====== DATA FOR THE TASK

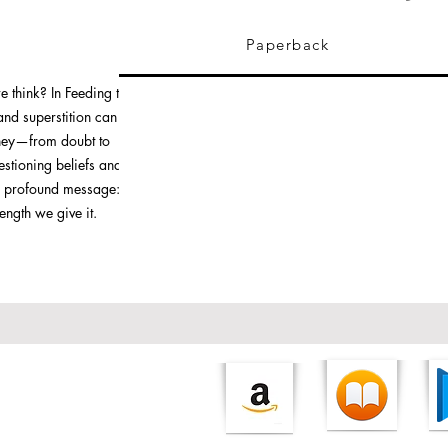
Paperback
e think? In Feeding the
and superstition can
rney—from doubt to
stioning beliefs and
s a profound message: the
trength we give it.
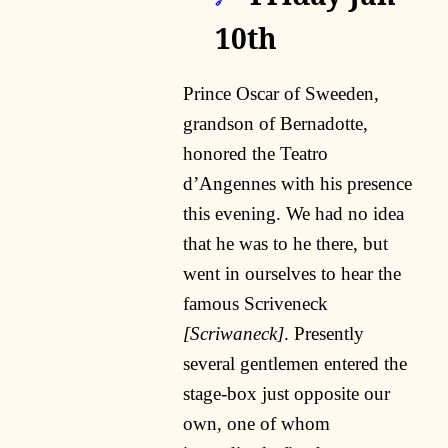
🔗
10th
Prince Oscar of Sweeden,
grandson of Bernadotte,
honored the Teatro
d’Angennes with his presence
this evening. We had no idea
that he was to he there, but
went in ourselves to hear the
famous Scriveneck
[Scriwaneck]
. Presently
several gentlemen entered the
stage-box just opposite our
own, one of whom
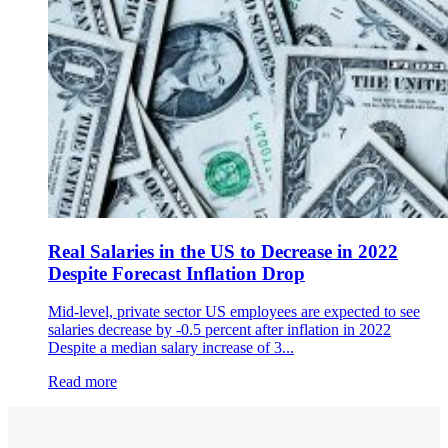
Real Salaries in the US to Decrease in 2022
Despite Forecast Inflation Drop
Mid-level, private sector US employees are expected to see
salaries decrease by -0.5 percent after inflation in 2022
Despite a median salary increase of 3...
Read more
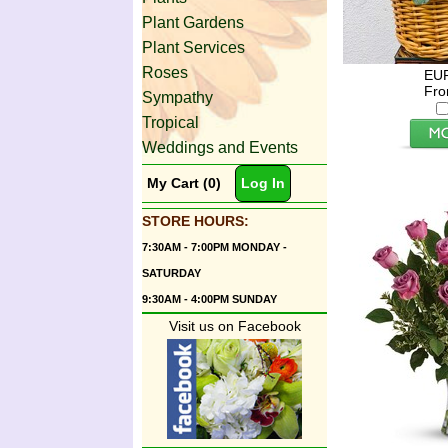
Plant Gardens
Plant Services
Roses
EU
Fro
Sympathy
Tropical
Weddings and Events
My Cart (0)
Log In
STORE HOURS:
7:30AM - 7:00PM MONDAY -
SATURDAY
9:30AM - 4:00PM SUNDAY
Visit us on Facebook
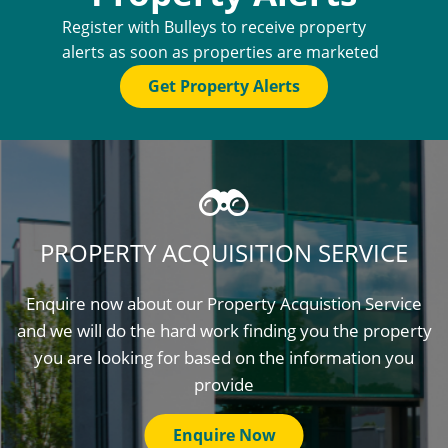
Register with Bulleys to receive property
alerts as soon as properties are marketed
Get Property Alerts
PROPERTY ACQUISITION SERVICE
Enquire now about our Property Acquistion Service
and we will do the hard work finding you the property
you are looking for based on the information you
provide
Enquire Now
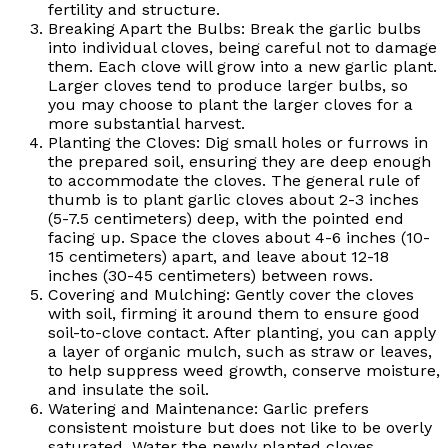
fertility and structure.
Breaking Apart the Bulbs: Break the garlic bulbs
into individual cloves, being careful not to damage
them. Each clove will grow into a new garlic plant.
Larger cloves tend to produce larger bulbs, so
you may choose to plant the larger cloves for a
more substantial harvest.
Planting the Cloves: Dig small holes or furrows in
the prepared soil, ensuring they are deep enough
to accommodate the cloves. The general rule of
thumb is to plant garlic cloves about 2-3 inches
(5-7.5 centimeters) deep, with the pointed end
facing up. Space the cloves about 4-6 inches (10-
15 centimeters) apart, and leave about 12-18
inches (30-45 centimeters) between rows.
Covering and Mulching: Gently cover the cloves
with soil, firming it around them to ensure good
soil-to-clove contact. After planting, you can apply
a layer of organic mulch, such as straw or leaves,
to help suppress weed growth, conserve moisture,
and insulate the soil.
Watering and Maintenance: Garlic prefers
consistent moisture but does not like to be overly
saturated. Water the newly planted cloves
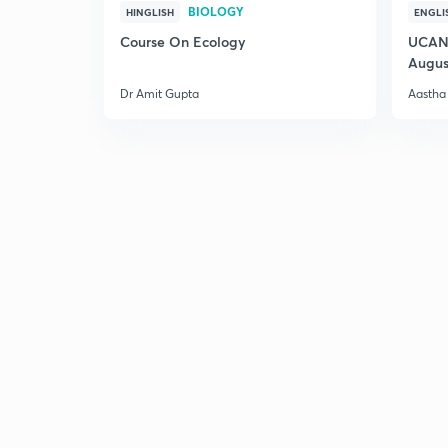
BIOLOGY
HINGLISH
ENGLI
Course On Ecology
UCAN 
Augus
Dr Amit Gupta
Aastha 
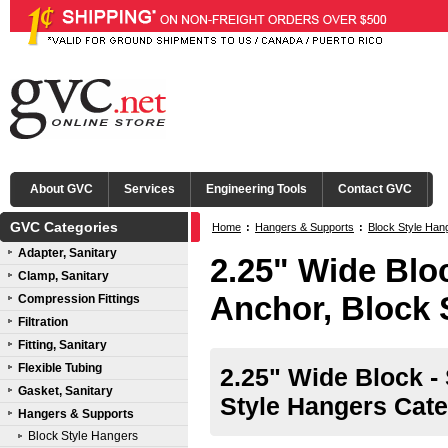
About GVC
Services
Engineering Tools
Contact GVC
GVC Categories
Home
:
Hangers & Supports
:
Block Style Han
Adapter, Sanitary
2.25" Wide Bloc
Clamp, Sanitary
Anchor, Block 
Compression Fittings
Filtration
Fitting, Sanitary
Flexible Tubing
2.25" Wide Block -
Gasket, Sanitary
Style Hangers Cate
Hangers & Supports
Block Style Hangers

============

WHAT YOU ARE ASKED TO DO:
Reproduce the text of all the records above, with "Enquire" replaced by "Inquire" wherever it appears and everything else unchanged. Leave the pictures out.

RESPONSE TO THE EXERCISE:
Paperback
e think? In Feeding the
and superstition can
rney—from doubt to
stioning beliefs and
s a profound message: the
trength we give it.
🔗
10th
Prince Oscar of Sweeden,
grandson of Bernadotte,
honored the Teatro
d’Angennes with his presence
this evening. We had no idea
that he was to he there, but
went in ourselves to hear the
famous Scriveneck
[Scriwaneck]
. Presently
several gentlemen entered the
stage-box just opposite our
own, one of whom
Real Salaries in the US to Decrease in 2022
Despite Forecast Inflation Drop
Mid-level, private sector US employees are expected to see
salaries decrease by -0.5 percent after inflation in 2022
Despite a median salary increase of 3...
Read more
Plant Gardens
Plant Services
Roses
EU
Fro
Sympathy
Tropical
Weddings and Events
My Cart (0)
Log In
STORE HOURS:
7:30AM - 7:00PM MONDAY -
SATURDAY
9:30AM - 4:00PM SUNDAY
Visit us on Facebook
Register with Bulleys to receive property
alerts as soon as properties are marketed
Get Property Alerts
PROPERTY ACQUISITION SERVICE
Inquire now about our Property Acquistion Service
and we will do the hard work finding you the property
you are looking for based on the information you
provide
Inquire Now
fertility and structure.
Breaking Apart the Bulbs: Break the garlic bulbs
into individual cloves, being careful not to damage
them. Each clove will grow into a new garlic plant.
Larger cloves tend to produce larger bulbs, so
you may choose to plant the larger cloves for a
more substantial harvest.
Planting the Cloves: Dig small holes or furrows in
the prepared soil, ensuring they are deep enough
to accommodate the cloves. The general rule of
thumb is to plant garlic cloves about 2-3 inches
(5-7.5 centimeters) deep, with the pointed end
facing up. Space the cloves about 4-6 inches (10-
15 centimeters) apart, and leave about 12-18
inches (30-45 centimeters) between rows.
Covering and Mulching: Gently cover the cloves
with soil, firming it around them to ensure good
soil-to-clove contact. After planting, you can apply
a layer of organic mulch, such as straw or leaves,
to help suppress weed growth, conserve moisture,
and insulate the soil.
Watering and Maintenance: Garlic prefers
consistent moisture but does not like to be overly
saturated. Water the newly planted cloves
BIOLOGY
HINGLISH
ENGLI
Course On Ecology
UCAN 
Augus
Dr Amit Gupta
Aastha 
About GVC
Services
Engineering Tools
Contact GVC
GVC Categories
Home
:
Hangers & Supports
:
Block Style Han
Adapter, Sanitary
2.25" Wide Bloc
Clamp, Sanitary
Anchor, Block 
Compression Fittings
Filtration
Fitting, Sanitary
Flexible Tubing
2.25" Wide Block -
Gasket, Sanitary
Style Hangers Cate
Hangers & Supports
Block Style Hangers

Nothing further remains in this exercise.